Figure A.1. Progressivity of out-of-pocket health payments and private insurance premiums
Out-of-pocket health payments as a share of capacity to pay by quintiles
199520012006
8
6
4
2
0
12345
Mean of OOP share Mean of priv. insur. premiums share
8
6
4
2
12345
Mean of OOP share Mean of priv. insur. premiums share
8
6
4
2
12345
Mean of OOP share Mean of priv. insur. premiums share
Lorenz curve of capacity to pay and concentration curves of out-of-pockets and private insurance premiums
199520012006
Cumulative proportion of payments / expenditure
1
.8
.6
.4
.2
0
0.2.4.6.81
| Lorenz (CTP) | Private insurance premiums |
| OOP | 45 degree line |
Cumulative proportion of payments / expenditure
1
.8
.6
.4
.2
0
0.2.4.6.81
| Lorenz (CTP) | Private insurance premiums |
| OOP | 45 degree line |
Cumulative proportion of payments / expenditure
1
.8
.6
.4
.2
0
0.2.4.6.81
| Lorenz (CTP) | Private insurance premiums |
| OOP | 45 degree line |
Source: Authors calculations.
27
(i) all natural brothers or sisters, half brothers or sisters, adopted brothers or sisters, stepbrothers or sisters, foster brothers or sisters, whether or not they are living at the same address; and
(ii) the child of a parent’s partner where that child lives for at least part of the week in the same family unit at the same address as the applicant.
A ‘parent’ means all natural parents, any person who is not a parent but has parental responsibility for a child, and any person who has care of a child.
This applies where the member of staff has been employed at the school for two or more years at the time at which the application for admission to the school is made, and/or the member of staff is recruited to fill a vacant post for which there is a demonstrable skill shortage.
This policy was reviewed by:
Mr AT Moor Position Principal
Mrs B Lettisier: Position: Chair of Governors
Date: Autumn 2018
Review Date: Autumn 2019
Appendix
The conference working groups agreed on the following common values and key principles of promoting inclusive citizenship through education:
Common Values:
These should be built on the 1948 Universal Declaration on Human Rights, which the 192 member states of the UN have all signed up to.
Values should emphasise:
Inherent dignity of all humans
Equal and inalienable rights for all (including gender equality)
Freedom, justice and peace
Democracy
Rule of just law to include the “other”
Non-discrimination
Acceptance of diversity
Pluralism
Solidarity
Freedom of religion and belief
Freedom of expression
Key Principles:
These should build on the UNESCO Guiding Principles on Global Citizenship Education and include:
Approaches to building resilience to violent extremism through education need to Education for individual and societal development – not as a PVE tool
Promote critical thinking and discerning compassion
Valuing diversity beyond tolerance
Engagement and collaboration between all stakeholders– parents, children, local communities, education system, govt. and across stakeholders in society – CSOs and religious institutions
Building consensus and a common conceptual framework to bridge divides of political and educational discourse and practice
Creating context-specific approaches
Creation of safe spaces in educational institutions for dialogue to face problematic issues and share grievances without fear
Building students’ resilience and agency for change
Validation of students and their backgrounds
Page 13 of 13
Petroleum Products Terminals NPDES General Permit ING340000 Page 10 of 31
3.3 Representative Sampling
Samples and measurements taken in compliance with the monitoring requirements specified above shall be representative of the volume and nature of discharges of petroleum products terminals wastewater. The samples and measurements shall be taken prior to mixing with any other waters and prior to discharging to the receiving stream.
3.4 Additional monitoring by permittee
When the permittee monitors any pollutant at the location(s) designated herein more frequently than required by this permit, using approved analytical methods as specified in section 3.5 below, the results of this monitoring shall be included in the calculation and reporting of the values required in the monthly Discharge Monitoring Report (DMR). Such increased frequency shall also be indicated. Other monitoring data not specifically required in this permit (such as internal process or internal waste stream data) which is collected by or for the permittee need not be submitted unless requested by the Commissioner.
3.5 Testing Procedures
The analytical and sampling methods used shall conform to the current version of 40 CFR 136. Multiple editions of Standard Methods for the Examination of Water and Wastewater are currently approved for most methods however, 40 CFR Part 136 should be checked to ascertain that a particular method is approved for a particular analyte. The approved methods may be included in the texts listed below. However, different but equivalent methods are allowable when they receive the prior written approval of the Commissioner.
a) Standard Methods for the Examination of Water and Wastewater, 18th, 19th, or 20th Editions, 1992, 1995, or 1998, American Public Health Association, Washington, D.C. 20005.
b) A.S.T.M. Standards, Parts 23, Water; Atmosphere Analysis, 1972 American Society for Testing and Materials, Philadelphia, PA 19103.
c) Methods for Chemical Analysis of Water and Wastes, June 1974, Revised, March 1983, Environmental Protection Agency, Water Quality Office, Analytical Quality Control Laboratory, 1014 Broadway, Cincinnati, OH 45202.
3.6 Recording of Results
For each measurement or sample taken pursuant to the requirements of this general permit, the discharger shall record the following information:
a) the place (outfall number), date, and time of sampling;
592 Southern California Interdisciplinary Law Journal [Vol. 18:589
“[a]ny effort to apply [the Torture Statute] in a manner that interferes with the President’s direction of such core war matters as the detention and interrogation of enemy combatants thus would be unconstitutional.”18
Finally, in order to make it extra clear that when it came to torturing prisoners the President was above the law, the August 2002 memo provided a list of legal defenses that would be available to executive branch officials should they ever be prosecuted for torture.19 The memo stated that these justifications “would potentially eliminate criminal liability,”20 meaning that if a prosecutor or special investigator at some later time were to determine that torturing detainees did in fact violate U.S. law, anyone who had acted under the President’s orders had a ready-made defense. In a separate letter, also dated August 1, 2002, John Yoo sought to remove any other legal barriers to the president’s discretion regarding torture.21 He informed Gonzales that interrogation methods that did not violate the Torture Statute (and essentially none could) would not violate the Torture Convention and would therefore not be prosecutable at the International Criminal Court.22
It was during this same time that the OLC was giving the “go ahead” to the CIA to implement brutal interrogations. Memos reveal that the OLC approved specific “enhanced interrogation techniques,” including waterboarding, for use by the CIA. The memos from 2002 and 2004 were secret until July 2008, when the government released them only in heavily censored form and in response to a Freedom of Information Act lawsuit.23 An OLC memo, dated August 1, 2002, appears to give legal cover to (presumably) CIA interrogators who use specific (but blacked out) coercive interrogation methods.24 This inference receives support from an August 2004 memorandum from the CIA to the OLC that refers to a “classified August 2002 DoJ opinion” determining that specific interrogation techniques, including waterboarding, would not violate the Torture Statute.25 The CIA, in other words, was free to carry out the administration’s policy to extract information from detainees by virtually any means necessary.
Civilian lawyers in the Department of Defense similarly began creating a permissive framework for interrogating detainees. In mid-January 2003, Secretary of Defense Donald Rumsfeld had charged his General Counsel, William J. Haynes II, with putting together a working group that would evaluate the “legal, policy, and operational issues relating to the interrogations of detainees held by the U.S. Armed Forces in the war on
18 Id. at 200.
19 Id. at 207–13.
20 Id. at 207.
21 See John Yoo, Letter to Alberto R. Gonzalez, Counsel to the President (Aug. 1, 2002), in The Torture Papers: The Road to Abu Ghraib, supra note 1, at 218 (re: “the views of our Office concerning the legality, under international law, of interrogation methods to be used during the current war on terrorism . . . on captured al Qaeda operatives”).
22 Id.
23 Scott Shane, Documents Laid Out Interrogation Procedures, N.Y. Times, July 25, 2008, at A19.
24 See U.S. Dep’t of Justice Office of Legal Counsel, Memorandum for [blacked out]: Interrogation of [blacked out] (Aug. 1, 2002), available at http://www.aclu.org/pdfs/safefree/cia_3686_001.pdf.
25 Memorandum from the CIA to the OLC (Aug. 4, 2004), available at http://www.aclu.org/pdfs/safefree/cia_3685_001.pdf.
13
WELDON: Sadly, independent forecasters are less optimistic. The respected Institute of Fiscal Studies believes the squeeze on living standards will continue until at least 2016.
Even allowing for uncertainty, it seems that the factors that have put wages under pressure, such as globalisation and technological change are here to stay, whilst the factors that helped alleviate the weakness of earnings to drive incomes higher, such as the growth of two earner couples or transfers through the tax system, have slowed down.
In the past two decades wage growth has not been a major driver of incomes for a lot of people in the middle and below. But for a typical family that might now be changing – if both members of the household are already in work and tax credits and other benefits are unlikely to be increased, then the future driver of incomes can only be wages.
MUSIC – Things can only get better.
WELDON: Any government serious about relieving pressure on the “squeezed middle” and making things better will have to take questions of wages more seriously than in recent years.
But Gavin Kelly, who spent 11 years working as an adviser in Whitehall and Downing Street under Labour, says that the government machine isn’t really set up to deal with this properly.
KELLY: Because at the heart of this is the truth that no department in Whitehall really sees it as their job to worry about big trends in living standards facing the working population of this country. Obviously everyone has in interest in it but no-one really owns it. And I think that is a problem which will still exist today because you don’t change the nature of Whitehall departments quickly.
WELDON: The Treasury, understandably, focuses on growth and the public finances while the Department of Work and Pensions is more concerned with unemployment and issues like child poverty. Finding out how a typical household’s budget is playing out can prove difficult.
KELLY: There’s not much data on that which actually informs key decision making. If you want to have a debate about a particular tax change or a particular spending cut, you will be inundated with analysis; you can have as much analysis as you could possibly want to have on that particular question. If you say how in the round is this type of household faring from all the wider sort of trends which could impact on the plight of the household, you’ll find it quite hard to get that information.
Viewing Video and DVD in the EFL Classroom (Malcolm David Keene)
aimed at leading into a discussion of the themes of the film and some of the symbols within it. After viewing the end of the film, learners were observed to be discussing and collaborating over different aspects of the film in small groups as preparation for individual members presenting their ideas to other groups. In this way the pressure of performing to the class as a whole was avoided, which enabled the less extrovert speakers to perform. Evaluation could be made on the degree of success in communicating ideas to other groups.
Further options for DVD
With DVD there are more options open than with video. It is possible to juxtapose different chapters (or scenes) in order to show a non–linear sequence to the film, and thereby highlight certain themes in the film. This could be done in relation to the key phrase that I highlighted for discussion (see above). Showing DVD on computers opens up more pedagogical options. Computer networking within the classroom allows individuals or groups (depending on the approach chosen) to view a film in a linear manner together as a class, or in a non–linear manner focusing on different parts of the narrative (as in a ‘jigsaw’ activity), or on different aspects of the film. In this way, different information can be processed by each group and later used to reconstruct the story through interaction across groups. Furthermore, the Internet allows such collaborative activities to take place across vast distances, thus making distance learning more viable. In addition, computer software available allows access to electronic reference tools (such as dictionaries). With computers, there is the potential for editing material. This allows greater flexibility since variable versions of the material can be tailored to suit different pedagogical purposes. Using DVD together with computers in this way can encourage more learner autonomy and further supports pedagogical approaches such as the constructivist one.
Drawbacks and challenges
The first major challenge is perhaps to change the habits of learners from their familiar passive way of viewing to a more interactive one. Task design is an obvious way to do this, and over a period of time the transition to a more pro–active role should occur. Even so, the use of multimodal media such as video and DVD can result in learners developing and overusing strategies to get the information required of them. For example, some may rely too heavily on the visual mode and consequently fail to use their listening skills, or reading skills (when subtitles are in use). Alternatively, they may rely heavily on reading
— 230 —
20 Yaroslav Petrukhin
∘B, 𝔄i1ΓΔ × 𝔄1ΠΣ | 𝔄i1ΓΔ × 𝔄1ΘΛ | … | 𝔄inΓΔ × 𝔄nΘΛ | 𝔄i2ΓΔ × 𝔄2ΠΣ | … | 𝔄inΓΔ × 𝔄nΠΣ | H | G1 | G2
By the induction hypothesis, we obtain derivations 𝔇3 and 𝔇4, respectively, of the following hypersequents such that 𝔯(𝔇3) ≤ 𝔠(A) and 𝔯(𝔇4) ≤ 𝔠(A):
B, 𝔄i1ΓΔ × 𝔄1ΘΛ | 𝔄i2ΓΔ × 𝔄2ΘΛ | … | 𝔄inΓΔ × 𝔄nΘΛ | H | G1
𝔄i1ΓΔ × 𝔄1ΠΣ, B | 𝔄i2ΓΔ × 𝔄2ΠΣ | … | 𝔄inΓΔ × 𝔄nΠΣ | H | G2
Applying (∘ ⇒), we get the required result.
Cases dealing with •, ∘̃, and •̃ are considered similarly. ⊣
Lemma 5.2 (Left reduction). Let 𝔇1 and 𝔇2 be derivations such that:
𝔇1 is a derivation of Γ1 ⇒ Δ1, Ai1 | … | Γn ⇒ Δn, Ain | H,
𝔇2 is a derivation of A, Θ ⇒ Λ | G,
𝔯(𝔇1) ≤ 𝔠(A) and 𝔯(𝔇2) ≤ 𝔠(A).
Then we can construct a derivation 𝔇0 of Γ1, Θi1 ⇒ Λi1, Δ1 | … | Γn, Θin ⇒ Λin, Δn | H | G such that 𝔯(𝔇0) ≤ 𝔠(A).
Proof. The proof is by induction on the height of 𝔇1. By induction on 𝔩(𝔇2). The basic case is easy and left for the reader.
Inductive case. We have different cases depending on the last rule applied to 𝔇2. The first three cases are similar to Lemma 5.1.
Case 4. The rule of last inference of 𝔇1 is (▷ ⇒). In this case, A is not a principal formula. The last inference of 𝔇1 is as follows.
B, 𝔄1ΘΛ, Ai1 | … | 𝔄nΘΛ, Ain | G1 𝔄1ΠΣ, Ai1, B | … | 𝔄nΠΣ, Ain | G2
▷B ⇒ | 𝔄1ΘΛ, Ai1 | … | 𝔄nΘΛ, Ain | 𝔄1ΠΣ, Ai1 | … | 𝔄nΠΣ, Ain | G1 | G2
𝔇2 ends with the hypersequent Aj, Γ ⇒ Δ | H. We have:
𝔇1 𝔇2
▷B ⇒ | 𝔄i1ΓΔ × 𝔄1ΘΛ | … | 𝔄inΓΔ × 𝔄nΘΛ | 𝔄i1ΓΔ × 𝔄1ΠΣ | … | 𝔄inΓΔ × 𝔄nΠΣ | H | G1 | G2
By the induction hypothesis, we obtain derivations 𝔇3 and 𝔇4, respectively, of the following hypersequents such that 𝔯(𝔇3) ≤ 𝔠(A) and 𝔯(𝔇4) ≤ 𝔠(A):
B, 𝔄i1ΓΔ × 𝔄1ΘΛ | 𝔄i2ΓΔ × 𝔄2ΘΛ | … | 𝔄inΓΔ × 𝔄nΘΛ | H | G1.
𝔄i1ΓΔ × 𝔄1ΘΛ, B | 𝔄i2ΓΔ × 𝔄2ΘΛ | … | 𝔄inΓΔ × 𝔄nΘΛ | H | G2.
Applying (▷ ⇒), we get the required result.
________________
**TASK DESCRIPTION**
Reproduce exactly the lines of the records above from the one with "Approaches to building" to the one with "Valuing diversity beyond tolerance", both included, and leave out everything else.

**ANSWER TO THIS PROBLEM**
Approaches to building resilience to violent extremism through education need to Education for individual and societal development – not as a PVE tool
Promote critical thinking and discerning compassion
Valuing diversity beyond tolerance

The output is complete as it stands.